When we say yes to God’s call, it is not a yes to a life of certainty but a yes of entrusting ourselves to him moment by moment come what may.
That was certainly the case for my father-in-law, Keith Drury.
I knew Keith first as a preacher and then as a teacher and then as a father. Certainly, this last role was my favorite.
What began with a yes to God’s call to vocational ministry in the church grew and changed to become a vocation of pouring into the life of others by noticing God’s movement and calling in them.
Keith’s confidence was not in his genius, though we know he was very smart. It wasn’t in his wit, though he was hilarious. It wasn’t in his own wisdom, though I’m not sure I know anybody wiser.
His confidence was in the goodness of God. He knew that God loved him. He truly believed that God was for him and not against him.

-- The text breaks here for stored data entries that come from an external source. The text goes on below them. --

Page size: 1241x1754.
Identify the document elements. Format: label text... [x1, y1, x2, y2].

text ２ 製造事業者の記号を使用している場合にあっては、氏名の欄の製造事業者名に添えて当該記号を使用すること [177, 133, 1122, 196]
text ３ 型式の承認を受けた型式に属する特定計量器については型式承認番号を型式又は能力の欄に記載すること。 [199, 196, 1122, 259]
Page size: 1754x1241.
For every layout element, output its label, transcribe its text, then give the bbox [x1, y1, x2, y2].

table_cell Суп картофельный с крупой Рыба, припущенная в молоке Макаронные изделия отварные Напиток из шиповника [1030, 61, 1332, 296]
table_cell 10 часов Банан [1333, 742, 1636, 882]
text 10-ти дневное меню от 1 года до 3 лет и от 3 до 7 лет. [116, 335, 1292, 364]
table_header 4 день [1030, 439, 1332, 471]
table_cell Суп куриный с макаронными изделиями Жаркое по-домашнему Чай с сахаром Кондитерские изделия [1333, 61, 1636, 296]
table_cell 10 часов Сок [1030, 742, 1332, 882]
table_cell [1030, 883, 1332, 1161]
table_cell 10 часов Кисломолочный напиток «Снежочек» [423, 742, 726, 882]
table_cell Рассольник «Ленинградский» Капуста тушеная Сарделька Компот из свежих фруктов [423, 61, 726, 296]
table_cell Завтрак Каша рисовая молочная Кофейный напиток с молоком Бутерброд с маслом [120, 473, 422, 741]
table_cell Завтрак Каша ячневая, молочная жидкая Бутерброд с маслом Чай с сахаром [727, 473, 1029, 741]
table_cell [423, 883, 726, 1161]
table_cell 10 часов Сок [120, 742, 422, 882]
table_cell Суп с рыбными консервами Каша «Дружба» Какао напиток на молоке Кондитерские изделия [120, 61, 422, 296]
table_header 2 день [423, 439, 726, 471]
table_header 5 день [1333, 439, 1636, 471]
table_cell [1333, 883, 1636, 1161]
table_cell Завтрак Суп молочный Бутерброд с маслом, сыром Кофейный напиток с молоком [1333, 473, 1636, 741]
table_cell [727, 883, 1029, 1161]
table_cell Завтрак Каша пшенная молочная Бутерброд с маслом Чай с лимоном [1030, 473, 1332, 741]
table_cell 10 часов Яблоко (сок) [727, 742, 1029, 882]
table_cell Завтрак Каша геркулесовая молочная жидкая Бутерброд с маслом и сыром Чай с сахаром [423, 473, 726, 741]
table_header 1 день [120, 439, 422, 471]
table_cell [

Back in 1995, Keith was between jobs. He didn’t know what was coming next. He went off to Brown County, Indiana, for a week of solitude, simply trying to listen to the Lord. While he was there, he believed that he heard instructions from the Lord.
Soon after his death, the family found some of his writing from this retreat while cleaning out a closet. I think it’s appropriate to share some of this with you. Without knowing what job was going to come next, this was what he heard from the Lord:
I have placed you in a strategic spot. You are not where you are as an accident. I know what I’m doing. I’ve placed you where you are now, to enable you to raise up younger men and women.
Find them.
I have anointed them, selected them, laid a burden on their hearts. I have called them. They just need you to incite them to action. To encourage them into battle. To provide them places from which to lead, platforms from which to speak, pages on which to write. This is what you can do for me. I’m ordering you to make a way for them. Provide for them a means of doing what I have called them to do.
Watch for those I have selected. Keep your eyes open. Be careful to not use your own criterion in anointing others. You may look on the outward things while I look on the heart. When you hear me say, “This is the one,” anoint these younger men and women.
Take them aside.
Set them apart.
Incite them to go to battle.
Provide a place on the front lines for them.
Lift them up in prayer.
Encourage them to keep their boldness.
Offer them your wisdom.
Follow them. That is right. Anoint them, then follow them.
Perhaps I will want you to be the first of the baby boomers to step aside and become a follower of the younger generation.
I have few men who are willing to anoint others. Most of my servants want to anoint themselves. They want to charge into battle. They want to lead the forces.
I have 100 Davids for every one Samuel. I’m calling you to be a Samuel. Fill your horn with oil and be on your way.
I have chosen men and women to lead my people into battle. Private men and women. Quiet men and women. They are in the wilderness taking care of sheep.
Find them. And when you do, anoint them for me, for I have chosen them.
Keith took those words from the Lord and continued to walk in humble obedience to God’s movement and call in another direction. “I see in you” — calling out ALL God’s gifting and gracing in others — became the center of his ministry as he poured into a younger generation by mentoring, teaching and anointing them for the Lord’s work.
When I compare the instructions that Keith received from the Lord and compare it with his obituary, the two documents are identical. So much so that I have no doubt that when Keith saw Jesus, he heard the words, “Well done, good and faithful servant.”